Typically by the end of the spring semester, college students are tired, worn-out, and, above all things, relieved. We've survived and can finally take a second to breathe (at least until work reminds us that we have a shift in half an hour, and we do actually need to make money). It's the end of the semester and most of us have picked our classes and housing for next fall. This time, though, I'm graduating, and I'm not so much relieved that I've gotten through these four years (and I know for a lot of us at Bridgewater, it's more like five) but really incredibly anxious. There's an irony to things ending in spring, the season we usually associate with either birth or renewal.
Graduation or commencement signifies a new beginning too, though, and I get that. I do. But for those of us going out into the "real world" (you know, like we haven't been dealing with it since the end of high school anyway), we might feel a sense of loss. I moved just as I was getting settled in at Bridgewater--I know this campus more intimately than I know the town in which I currently live. A lot of us have friends who aren't graduating with us, and while we can always visit, it's not really the same. If you've been heavily invested in the campus community (and sometimes I wish I had joined more clubs), graduating might leave you asking, "What now?"

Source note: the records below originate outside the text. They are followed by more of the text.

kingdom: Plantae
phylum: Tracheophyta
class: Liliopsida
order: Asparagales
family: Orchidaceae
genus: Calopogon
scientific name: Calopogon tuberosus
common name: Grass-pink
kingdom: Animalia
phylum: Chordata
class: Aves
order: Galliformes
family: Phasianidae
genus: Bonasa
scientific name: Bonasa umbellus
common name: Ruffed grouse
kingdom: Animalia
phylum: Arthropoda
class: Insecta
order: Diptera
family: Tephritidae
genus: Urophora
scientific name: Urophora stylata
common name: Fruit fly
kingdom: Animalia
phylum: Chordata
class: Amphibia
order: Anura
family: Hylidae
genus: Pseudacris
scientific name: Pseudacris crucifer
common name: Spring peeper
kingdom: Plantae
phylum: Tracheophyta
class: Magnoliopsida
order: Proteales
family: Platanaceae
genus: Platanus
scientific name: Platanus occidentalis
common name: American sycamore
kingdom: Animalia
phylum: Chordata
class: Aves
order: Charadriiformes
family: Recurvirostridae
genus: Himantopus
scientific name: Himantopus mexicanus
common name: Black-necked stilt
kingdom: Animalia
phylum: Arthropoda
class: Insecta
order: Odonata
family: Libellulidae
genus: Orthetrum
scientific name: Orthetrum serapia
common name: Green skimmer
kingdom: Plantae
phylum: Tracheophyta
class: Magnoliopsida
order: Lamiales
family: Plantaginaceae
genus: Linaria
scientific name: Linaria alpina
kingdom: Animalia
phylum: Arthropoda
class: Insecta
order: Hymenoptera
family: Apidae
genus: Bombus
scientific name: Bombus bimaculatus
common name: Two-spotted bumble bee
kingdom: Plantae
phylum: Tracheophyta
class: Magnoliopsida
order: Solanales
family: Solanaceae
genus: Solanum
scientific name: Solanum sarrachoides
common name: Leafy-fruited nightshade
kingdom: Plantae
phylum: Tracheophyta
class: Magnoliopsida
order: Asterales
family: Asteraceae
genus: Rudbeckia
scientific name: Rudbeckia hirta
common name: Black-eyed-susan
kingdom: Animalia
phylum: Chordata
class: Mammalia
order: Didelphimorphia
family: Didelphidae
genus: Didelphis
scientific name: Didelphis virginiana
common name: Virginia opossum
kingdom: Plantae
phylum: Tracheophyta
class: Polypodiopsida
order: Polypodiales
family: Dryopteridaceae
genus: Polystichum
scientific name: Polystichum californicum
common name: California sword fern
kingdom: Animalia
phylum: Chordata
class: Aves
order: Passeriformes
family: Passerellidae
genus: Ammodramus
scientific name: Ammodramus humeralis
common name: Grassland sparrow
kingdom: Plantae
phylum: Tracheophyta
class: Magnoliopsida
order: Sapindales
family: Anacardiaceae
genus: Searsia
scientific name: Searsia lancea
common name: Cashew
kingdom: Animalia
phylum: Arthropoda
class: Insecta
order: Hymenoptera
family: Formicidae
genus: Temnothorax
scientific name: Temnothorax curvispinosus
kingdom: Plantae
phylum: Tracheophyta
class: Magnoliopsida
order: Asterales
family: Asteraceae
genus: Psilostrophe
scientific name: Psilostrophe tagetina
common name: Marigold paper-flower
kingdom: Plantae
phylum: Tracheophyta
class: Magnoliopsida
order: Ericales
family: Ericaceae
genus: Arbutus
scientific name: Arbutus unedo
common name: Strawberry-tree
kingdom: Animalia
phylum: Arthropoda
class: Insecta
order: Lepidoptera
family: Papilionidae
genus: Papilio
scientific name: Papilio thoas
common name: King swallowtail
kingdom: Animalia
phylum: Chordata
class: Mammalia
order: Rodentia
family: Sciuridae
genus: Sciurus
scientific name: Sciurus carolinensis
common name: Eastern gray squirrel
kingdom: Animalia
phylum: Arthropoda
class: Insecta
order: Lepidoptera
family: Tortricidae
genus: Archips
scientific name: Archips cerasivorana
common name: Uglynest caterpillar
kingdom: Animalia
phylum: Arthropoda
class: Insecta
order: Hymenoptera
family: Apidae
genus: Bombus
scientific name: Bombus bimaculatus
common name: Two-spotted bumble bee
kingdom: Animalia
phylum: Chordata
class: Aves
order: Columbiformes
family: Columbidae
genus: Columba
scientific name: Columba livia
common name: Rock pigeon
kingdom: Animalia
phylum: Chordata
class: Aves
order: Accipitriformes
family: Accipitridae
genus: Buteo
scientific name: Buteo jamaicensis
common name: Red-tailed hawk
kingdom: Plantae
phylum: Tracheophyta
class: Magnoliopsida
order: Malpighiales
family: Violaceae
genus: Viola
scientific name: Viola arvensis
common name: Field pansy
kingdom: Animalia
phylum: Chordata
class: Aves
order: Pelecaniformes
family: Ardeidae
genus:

I sympathize with last week's article from my fellow BSU writer Rebecca Lawton, who said that she hopes college won't be the best years of her life. Me too--because as great as these four years have been, I want the rest of my life to be even better.
At the same time, while the season's starting to heat up and people are starting to shed clothes at the same time trees and flowers are blooming, I can't help being scared and worried. I thought high school graduation was tough, but now that school has literally been the only thing I've known since I was five years old and I'm going to be (at least until grad school) out of class, there's so much else I need to figure out. The stakes are higher now, and this is so much harder.
What can we tell ourselves to keep from panicking? We can get into grad school. We will be able to get a job (unemployment is steadily going down). We're ready, it's time. We'll be fine. We'll be fine. We're not going to have to live with our parents forever. One day our Lord and Savior Senator Elizabeth Warren will finally be able to conquer the backbreaking load of student loan debt. There are people in the world who love us (genuinely!) and want to see us succeed. Even if we don't make anyone else proud, we'll at least have made ourselves happy. We won't let insults about our generation get us down--we know what we are better than anyone else does. Like the spring, we'll bloom and then enjoy the success of summer.
Besides, if we really end up missing college that much, we can always come back in the fall for homecoming.